In the copy, include all of the listing exactly and none of its pictures.

(Beginning of Source information)

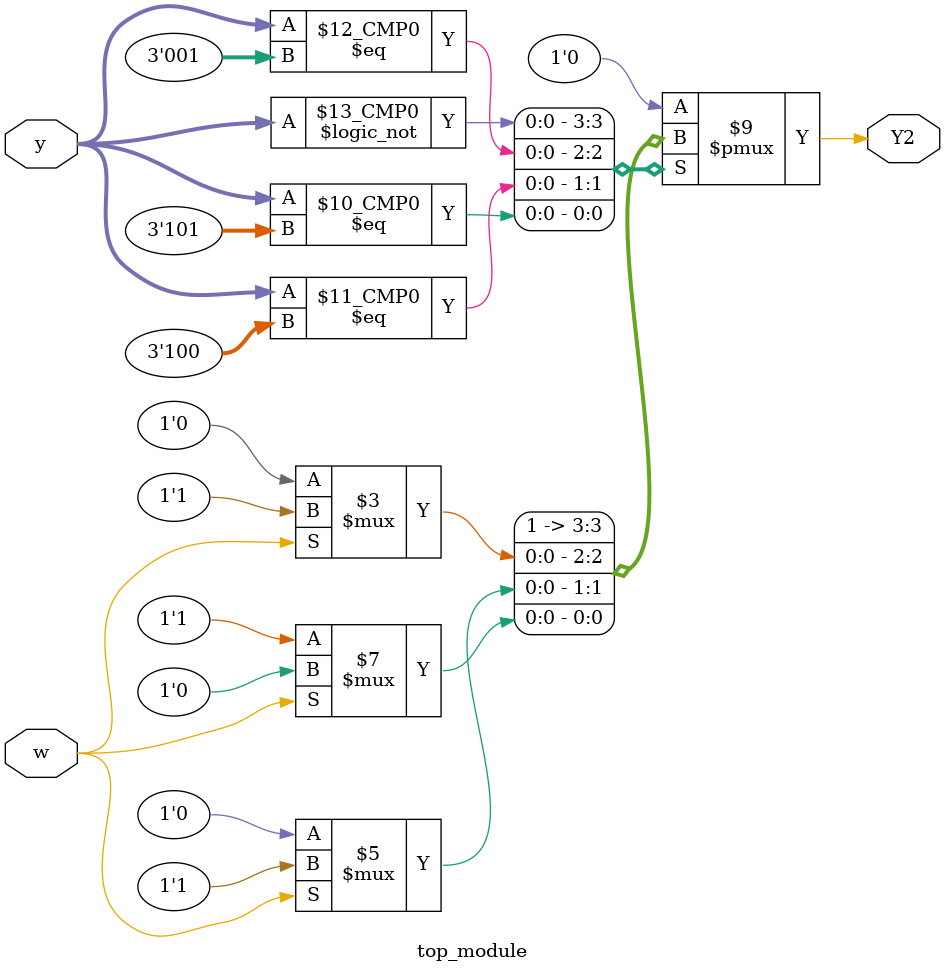
<source format=sv>
module top_module(
  input [3:1] y,
  input w,
  output reg Y2);
  
  always @*
  begin
    case (y)
      3'b000: Y2 = 1'b1;
      3'b001: Y2 = (w == 1'b0) ? 1'b0 : 1'b1;
      3'b010: Y2 = 1'b0;
      3'b011: Y2 = 1'b0;
      3'b100: Y2 = (w == 1'b0) ? 1'b0 : 1'b1;
      3'b101: Y2 = (w == 1'b0) ? 1'b1 : 1'b0;
      default: Y2 = 1'b0;
    endcase
  end
  
endmodule

</source>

(End of Source information)

### Task solution
<source format=sv>
module top_module(
  input [3:1] y,
  input w,
  output reg Y2);
  
  always @*
  begin
    case (y)
      3'b000: Y2 = 1'b1;
      3'b001: Y2 = (w == 1'b0) ? 1'b0 : 1'b1;
      3'b010: Y2 = 1'b0;
      3'b011: Y2 = 1'b0;
      3'b100: Y2 = (w == 1'b0) ? 1'b0 : 1'b1;
      3'b101: Y2 = (w == 1'b0) ? 1'b1 : 1'b0;
      default: Y2 = 1'b0;
    endcase
  end
  
endmodule

</source>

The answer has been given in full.